Your assignment » Please write the next part of the passage on stereo balance adjustment, picking up after its "(Variation example)" heading.

Supplied text »
Also, the present embodiment calculates balance parameters using the amplitude ratio of the L channel signal or the R channel signal with respect to a signal adding the L channel signal and the R channel signal of a stereo signal. Therefore, according to the present embodiment, it is possible to calculate suitable balance parameters, compared to a case of using the amplitude ratio of the L channel signal or the R channel signal with respect to a monaural signal.
Also, the present embodiment applies smoothing processing on the frequency axis to the L channel signal and the R channel signal to calculate balance parameters. Therefore, according to the present embodiment, it is possible to obtain stable localization and stereo performance even in a case where the frequency unit (frequency resolution) to perform balance adjustment processing is small.
Therefore, according to the present embodiment, even in a case where balance adjustment information such as balance parameters cannot be used as parametric stereo parameters, it is possible to generate pseudo stereo signals of high quality.

(Variation example)

Exercise data »
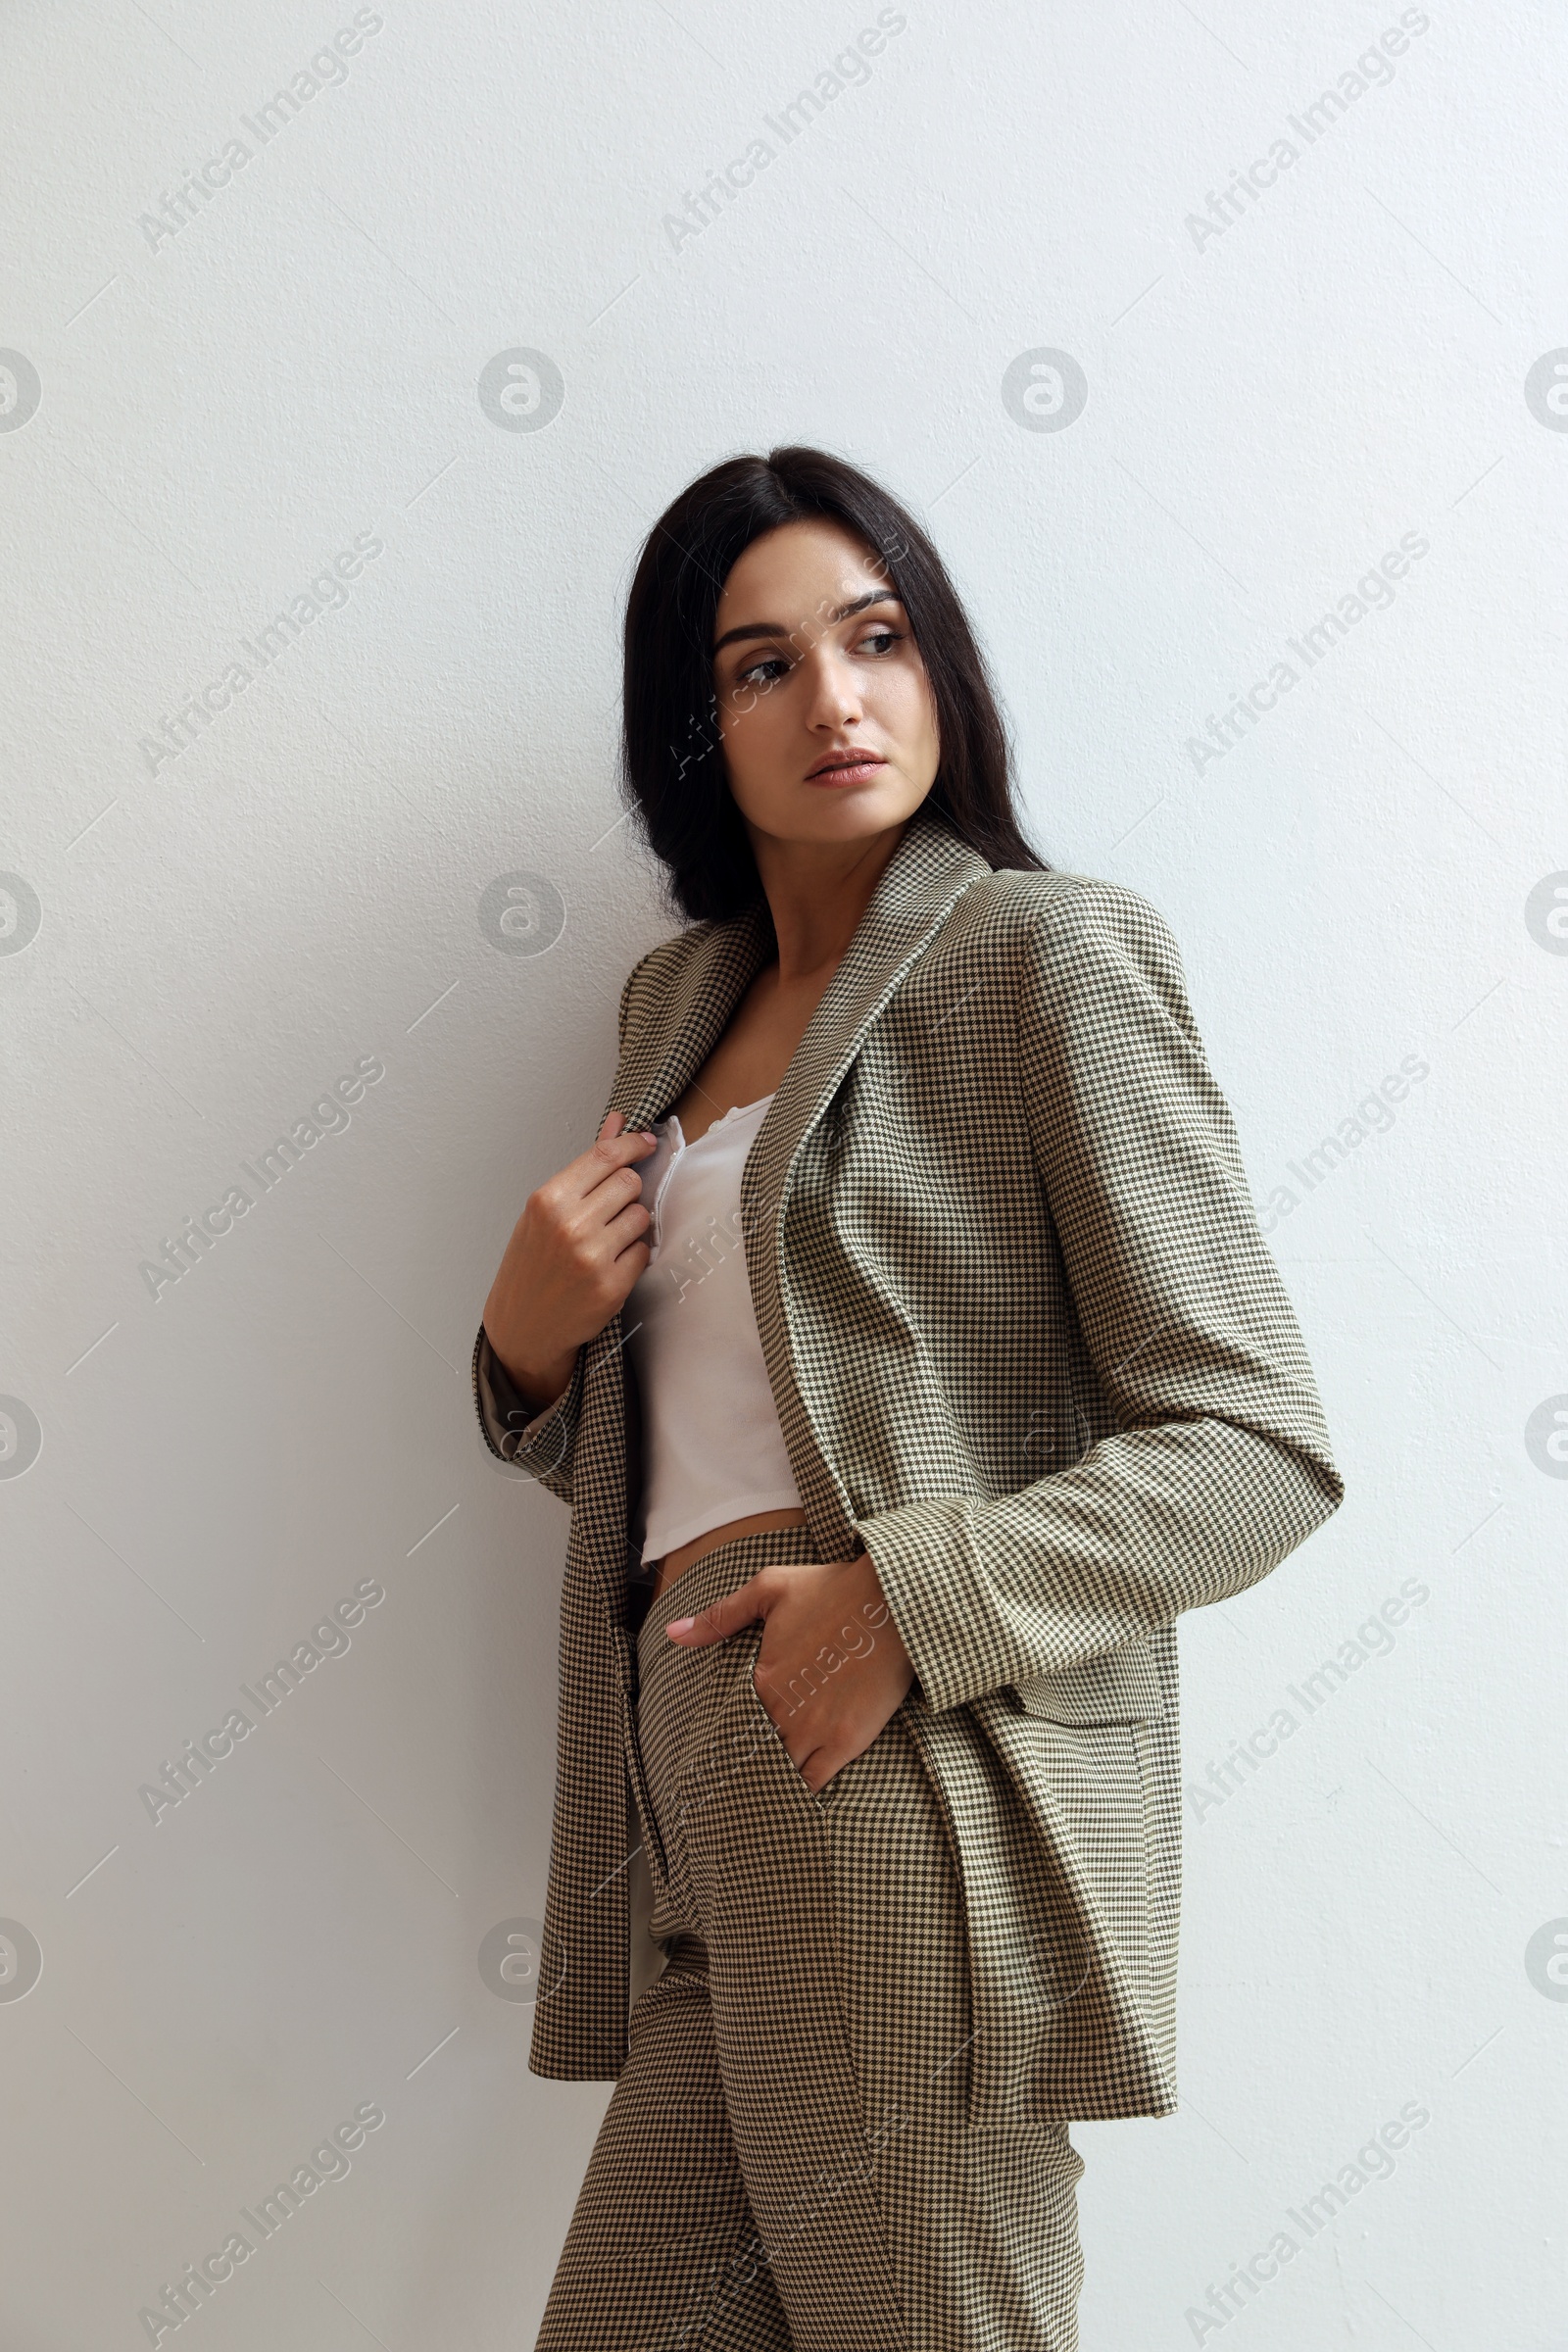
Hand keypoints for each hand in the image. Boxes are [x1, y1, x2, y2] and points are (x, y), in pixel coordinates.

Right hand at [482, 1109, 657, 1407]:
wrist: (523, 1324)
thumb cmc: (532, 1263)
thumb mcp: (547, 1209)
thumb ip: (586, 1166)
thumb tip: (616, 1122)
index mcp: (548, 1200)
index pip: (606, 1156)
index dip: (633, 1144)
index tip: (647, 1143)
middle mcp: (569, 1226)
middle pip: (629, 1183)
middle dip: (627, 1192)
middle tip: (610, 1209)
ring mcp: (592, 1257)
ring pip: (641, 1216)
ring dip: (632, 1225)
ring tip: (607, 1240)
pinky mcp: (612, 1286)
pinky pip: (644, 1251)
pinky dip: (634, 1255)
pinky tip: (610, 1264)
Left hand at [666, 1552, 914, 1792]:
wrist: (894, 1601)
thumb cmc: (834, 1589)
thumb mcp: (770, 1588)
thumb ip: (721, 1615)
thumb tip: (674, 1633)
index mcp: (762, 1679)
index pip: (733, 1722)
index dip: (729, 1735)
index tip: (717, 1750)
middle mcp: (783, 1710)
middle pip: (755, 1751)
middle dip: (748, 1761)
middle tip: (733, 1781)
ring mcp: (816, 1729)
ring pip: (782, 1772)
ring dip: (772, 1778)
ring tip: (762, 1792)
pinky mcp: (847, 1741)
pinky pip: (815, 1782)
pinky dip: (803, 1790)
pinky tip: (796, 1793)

---

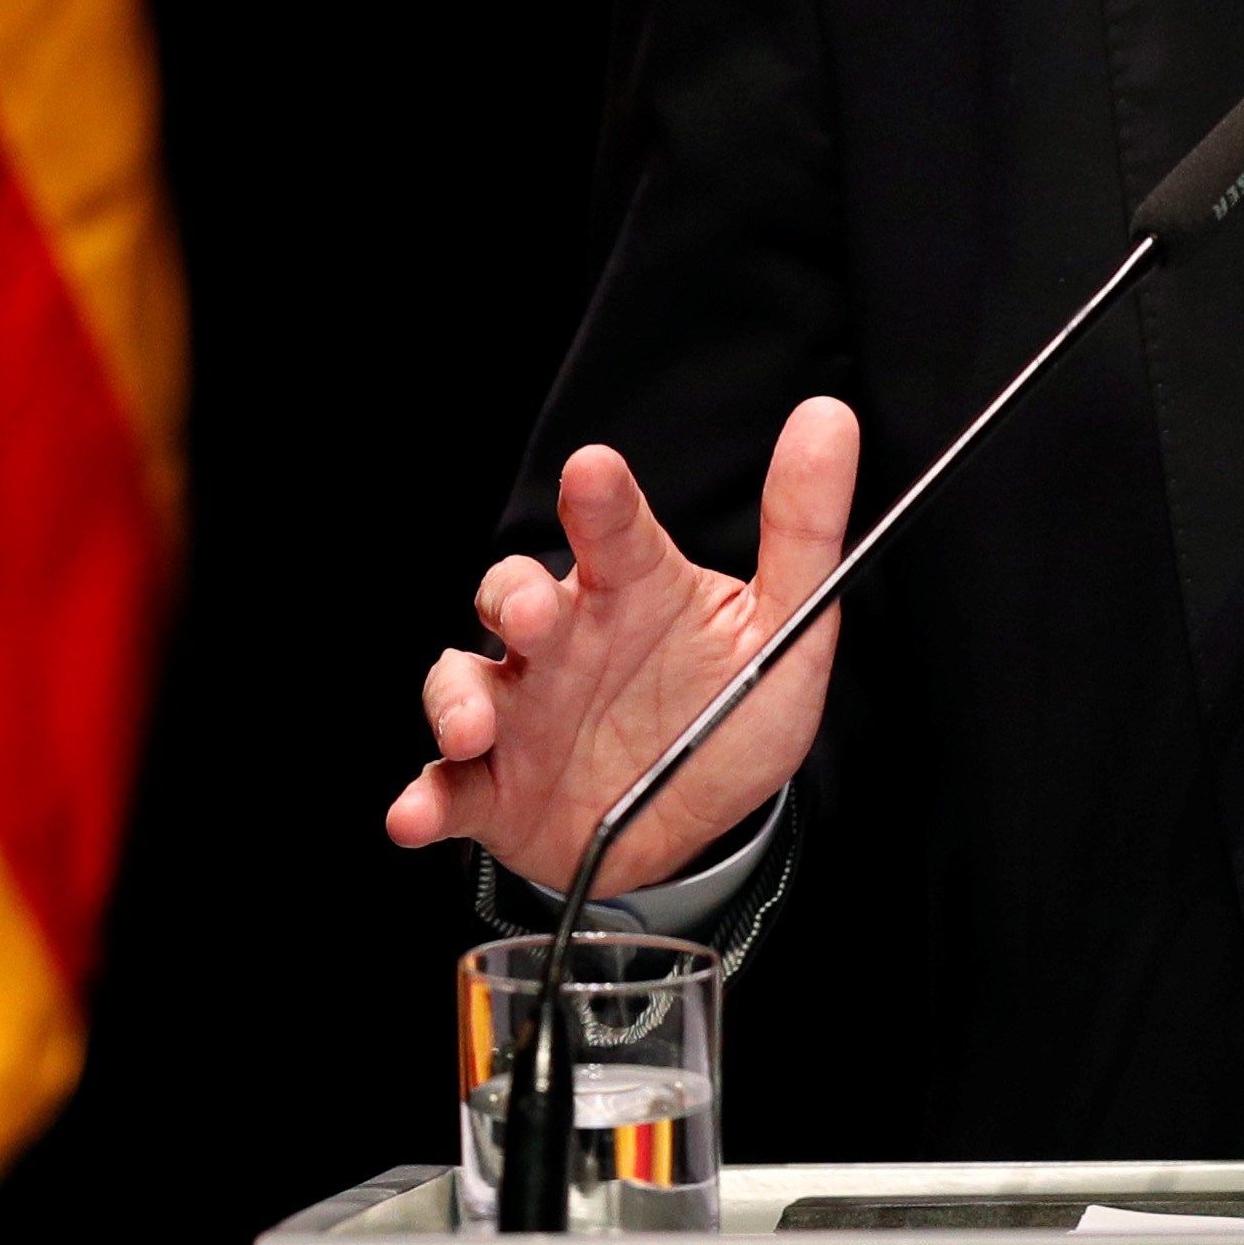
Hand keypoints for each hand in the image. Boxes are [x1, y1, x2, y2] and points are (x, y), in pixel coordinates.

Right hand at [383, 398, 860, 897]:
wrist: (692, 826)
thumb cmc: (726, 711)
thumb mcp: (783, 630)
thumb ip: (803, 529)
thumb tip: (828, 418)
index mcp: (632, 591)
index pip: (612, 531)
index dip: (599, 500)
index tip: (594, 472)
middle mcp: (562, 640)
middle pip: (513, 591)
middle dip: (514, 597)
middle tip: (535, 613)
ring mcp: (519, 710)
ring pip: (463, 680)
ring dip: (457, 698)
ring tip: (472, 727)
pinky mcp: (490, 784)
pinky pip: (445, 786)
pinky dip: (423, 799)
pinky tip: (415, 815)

* * *

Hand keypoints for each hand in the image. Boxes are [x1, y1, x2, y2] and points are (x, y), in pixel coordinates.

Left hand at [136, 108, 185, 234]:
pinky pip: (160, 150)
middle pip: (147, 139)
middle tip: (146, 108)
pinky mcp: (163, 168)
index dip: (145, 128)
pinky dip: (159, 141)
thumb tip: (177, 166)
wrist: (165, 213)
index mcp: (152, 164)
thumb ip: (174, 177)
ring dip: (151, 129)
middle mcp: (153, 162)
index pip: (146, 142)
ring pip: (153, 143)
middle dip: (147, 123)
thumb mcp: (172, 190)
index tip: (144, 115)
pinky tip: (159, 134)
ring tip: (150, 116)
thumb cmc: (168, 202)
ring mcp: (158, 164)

Result below »
FIG.5 shows a variation example of a configuration of stereo decoding section 203a of acoustic signal decoding apparatus 200. This variation example adopts demultiplexing section 301 and residual signal decoding section 302 in addition to the configuration in FIG.2. In FIG.5, blocks that perform the same operations as in FIG.2 will be assigned the same reference numerals as in FIG.2 and explanation of their operations will be omitted.
Demultiplexing section 301 receives as input stereo encoded data outputted from demultiplexing section 201, demultiplexes the stereo encoded data into balance parameter encoded data and residual signal encoded data, outputs the balance parameter encoded data to gain factor decoding section 210 and outputs the residual signal encoded data to residual signal decoding section 302.
Residual signal decoding section 302 receives as input the residual signal encoded data outputted from demultiplexing section 301 and outputs the decoded residual signal of each channel to balance adjusting section 211a.
In this variation example, a case is explained where the present invention is applied to a configuration in which monaural-to-stereo scalable coding is performed to represent a stereo signal parametrically and encode, as a residual signal, difference components that cannot be represented parametrically (i.e. for example, the configuration shown in FIG.10 of Patent Literature 3).
Next, FIG.6 shows a configuration of balance adjusting section 211a in the present variation example.
As shown in FIG.6, balance adjusting section 211a in the present variation example further has adding sections 303 and 304 and selecting section 305 in addition to the configuration in FIG.3. In FIG.6, blocks that perform the same operations as in FIG.3 will be assigned the same reference numerals and their operational explanation will be omitted.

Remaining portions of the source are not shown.